- **Data extracts**

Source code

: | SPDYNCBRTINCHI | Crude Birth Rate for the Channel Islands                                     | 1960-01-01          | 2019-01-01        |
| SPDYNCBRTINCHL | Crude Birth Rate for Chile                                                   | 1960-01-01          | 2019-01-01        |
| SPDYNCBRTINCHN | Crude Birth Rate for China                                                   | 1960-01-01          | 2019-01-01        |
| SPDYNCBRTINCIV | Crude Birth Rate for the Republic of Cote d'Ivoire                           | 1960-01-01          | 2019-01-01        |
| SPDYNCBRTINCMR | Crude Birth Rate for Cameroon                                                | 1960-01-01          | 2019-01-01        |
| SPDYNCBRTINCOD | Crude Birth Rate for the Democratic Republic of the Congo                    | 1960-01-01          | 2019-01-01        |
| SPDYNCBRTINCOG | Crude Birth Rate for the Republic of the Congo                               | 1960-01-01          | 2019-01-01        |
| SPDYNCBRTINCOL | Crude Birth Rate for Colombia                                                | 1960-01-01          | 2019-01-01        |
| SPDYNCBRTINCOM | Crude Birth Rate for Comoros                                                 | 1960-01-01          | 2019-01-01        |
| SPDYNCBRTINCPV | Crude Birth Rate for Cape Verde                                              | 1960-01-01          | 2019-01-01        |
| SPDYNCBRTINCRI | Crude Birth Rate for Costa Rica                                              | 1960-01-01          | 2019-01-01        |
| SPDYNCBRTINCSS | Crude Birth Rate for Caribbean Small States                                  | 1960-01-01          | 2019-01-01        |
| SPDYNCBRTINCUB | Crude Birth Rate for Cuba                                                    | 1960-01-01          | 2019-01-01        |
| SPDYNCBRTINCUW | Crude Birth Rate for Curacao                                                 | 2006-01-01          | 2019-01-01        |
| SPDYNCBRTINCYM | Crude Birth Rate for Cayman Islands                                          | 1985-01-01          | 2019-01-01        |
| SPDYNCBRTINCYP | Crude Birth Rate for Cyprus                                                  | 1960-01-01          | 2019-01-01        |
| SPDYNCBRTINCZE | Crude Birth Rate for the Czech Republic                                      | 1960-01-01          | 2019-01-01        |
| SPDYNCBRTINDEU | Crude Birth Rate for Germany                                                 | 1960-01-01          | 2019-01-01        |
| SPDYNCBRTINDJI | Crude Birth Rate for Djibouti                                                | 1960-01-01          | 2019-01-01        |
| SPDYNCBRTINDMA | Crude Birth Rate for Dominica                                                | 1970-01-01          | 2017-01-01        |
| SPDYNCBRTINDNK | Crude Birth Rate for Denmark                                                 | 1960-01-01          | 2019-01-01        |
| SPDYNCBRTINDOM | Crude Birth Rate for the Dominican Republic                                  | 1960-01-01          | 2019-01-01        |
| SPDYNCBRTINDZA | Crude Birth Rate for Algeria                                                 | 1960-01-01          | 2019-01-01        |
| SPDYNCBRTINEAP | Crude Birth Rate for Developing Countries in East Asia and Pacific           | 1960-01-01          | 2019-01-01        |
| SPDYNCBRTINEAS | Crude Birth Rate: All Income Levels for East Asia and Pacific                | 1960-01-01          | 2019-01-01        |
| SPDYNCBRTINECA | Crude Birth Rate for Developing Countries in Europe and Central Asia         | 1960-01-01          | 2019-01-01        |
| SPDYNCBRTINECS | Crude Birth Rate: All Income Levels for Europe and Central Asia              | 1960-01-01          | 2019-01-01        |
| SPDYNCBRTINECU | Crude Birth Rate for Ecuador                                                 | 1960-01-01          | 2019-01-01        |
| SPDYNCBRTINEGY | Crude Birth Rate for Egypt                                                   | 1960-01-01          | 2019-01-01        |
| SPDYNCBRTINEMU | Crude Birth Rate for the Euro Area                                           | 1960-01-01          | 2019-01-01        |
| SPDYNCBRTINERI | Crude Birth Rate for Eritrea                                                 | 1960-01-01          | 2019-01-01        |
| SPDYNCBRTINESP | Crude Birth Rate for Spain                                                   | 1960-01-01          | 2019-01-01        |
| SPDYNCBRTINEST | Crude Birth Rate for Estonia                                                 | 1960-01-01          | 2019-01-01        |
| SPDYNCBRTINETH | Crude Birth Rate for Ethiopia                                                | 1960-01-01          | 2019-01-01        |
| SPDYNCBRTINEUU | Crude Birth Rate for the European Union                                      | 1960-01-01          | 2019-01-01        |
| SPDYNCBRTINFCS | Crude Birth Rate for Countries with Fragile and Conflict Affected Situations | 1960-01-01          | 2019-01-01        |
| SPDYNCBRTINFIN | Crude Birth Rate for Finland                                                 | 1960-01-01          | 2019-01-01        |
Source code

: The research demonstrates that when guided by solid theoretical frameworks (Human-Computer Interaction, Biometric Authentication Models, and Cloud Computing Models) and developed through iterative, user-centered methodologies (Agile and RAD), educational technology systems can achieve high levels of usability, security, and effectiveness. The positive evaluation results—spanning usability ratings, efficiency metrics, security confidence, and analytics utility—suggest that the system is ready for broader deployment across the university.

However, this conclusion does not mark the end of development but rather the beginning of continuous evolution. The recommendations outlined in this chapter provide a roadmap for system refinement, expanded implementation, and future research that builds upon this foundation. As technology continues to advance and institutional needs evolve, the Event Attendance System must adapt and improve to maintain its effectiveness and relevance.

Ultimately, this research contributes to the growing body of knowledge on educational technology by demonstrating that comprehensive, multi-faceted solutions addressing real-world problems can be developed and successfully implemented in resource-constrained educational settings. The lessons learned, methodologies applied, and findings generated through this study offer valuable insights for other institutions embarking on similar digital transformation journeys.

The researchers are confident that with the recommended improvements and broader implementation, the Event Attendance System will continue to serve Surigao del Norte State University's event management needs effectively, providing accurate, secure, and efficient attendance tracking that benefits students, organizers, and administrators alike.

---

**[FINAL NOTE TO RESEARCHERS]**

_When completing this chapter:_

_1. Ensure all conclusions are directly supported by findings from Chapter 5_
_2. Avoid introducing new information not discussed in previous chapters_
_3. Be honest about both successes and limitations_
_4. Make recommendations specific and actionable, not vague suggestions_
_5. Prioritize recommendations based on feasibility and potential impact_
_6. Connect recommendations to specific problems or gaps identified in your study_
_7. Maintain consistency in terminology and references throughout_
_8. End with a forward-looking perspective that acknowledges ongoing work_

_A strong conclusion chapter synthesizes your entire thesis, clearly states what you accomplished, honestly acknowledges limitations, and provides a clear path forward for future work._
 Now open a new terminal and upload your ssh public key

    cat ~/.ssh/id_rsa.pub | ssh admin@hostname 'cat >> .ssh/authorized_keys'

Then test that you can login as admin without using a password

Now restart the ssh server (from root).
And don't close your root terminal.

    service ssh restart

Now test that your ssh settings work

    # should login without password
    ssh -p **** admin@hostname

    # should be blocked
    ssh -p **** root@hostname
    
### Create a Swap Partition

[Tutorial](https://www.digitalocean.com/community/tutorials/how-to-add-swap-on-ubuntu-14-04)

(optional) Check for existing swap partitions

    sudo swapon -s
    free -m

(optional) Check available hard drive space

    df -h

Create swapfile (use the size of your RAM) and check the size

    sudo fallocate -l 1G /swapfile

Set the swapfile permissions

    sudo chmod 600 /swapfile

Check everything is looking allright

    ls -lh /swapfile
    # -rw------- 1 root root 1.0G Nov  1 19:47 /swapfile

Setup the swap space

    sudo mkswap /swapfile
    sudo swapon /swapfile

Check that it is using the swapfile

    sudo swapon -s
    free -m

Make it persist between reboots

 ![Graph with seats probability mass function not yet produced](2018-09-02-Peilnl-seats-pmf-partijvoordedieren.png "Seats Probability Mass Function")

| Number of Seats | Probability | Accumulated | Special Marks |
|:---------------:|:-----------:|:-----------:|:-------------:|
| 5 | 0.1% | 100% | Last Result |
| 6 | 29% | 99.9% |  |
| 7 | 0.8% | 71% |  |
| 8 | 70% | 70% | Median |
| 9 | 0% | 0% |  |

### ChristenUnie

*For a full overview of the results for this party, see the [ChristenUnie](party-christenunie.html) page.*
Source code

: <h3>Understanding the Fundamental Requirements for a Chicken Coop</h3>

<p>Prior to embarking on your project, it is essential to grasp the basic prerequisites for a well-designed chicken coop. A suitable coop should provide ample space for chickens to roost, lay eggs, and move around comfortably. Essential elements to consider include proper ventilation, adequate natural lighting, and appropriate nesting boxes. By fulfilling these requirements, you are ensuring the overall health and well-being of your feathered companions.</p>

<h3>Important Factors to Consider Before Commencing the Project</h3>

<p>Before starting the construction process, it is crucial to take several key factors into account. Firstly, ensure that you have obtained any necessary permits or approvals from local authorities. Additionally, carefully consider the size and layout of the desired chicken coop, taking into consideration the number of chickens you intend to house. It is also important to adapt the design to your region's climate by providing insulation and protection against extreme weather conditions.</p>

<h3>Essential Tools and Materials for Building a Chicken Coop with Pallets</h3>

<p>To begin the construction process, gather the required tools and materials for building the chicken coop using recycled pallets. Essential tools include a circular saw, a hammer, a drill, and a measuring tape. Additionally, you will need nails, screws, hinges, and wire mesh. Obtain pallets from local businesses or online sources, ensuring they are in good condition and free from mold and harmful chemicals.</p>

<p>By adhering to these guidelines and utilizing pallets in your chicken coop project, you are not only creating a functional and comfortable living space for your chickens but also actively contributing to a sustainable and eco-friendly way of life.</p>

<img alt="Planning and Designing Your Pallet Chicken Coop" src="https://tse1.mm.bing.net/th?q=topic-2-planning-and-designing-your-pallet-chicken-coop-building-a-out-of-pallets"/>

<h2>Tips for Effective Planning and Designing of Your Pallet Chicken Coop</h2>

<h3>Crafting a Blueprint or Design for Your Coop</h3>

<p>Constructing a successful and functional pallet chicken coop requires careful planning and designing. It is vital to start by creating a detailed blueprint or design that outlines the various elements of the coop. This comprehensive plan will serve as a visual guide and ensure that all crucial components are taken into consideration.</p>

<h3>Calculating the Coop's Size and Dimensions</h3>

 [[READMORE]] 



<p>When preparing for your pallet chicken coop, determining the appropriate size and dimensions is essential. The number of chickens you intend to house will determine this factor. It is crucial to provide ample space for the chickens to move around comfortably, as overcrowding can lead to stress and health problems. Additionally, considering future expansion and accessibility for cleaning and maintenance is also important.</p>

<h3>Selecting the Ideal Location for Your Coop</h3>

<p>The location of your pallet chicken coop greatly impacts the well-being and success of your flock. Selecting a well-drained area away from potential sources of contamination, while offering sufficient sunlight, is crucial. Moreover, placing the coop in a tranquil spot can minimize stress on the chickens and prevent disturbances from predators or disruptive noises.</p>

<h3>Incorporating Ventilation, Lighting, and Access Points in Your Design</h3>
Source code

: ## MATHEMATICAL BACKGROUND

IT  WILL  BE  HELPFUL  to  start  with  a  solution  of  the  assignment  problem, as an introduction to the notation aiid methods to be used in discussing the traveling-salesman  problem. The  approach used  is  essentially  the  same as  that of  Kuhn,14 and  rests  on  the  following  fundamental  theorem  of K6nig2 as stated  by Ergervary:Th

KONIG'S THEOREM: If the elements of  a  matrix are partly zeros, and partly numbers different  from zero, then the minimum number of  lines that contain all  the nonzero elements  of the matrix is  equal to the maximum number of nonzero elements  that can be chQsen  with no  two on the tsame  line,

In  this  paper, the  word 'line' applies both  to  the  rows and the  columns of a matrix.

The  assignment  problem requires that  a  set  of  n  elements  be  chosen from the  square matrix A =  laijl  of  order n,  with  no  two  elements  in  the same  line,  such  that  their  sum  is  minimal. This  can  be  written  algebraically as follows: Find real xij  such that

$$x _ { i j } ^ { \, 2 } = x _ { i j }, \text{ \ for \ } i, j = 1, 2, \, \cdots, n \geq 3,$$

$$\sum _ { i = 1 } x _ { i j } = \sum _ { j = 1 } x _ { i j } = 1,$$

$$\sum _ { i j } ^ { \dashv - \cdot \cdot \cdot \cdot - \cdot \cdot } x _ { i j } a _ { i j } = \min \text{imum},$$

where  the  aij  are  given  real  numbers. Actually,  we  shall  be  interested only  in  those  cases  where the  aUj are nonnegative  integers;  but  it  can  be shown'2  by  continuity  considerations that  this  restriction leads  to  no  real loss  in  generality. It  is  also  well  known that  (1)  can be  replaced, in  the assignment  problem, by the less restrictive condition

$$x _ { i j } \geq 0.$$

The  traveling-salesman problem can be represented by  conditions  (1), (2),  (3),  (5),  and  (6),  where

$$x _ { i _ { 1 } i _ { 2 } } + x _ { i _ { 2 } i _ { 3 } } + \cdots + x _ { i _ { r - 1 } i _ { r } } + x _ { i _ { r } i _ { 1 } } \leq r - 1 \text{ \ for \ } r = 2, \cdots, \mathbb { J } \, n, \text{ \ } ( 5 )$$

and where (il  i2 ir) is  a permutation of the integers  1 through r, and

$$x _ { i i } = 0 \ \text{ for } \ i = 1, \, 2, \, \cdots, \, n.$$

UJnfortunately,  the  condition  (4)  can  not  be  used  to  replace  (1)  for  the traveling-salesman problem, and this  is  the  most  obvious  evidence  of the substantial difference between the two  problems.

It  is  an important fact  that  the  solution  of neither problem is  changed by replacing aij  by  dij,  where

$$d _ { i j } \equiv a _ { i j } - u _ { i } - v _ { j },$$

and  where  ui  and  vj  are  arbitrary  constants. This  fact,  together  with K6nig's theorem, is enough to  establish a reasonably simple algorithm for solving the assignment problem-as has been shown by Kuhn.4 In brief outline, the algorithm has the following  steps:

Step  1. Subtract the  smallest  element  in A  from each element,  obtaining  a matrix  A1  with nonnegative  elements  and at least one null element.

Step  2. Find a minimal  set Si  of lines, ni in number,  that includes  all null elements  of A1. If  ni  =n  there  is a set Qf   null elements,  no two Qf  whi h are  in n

- **What you will do**
Copy out the lines of the records beginning with the line that contains "Special Marks |" and running through the line that contains "<p>By adhering to", with both of those lines included and nothing changed.

- **Result**
| Number of Seats | Probability | Accumulated | Special Marks |
|:---------------:|:-----------:|:-----------:|:-------------:|
| 5 | 0.1% | 100% | Last Result |
| 6 | 29% | 99.9% |  |
| 7 | 0.8% | 71% |  |
| 8 | 70% | 70% | Median |
| 9 | 0% | 0% |  |

### ChristenUnie

*For a full overview of the results for this party, see the [ChristenUnie](party-christenunie.html) page.*
Source code

: <h3>Understanding the Fundamental Requirements for a Chicken Coop</h3>

<p>Prior to embarking on your project, it is essential to grasp the basic prerequisites for a well-designed chicken coop. A suitable coop should provide ample space for chickens to roost, lay eggs, and move around comfortably. Essential elements to consider include proper ventilation, adequate natural lighting, and appropriate nesting boxes. By fulfilling these requirements, you are ensuring the overall health and well-being of your feathered companions.</p>

<h3>Important Factors to Consider Before Commencing the Project</h3>

<p>Before starting the construction process, it is crucial to take several key factors into account. Firstly, ensure that you have obtained any necessary permits or approvals from local authorities. Additionally, carefully consider the size and layout of the desired chicken coop, taking into consideration the number of chickens you intend to house. It is also important to adapt the design to your region's climate by providing insulation and protection against extreme weather conditions.</p>

<h3>Essential Tools and Materials for Building a Chicken Coop with Pallets</h3>

<p>To begin the construction process, gather the required tools and materials for building the chicken coop using recycled pallets. Essential tools include a circular saw, a hammer, a drill, and a measuring tape. Additionally, you will need nails, screws, hinges, and wire mesh. Obtain pallets from local businesses or online sources, ensuring they are in good condition and free from mold and harmful chemicals.</p>

<p>By adhering to these guidelines and utilizing pallets in your chicken coop project, you are not only creating a functional and comfortable living space for your chickens but also actively contributing to a sustainable and eco-friendly way of life.</p>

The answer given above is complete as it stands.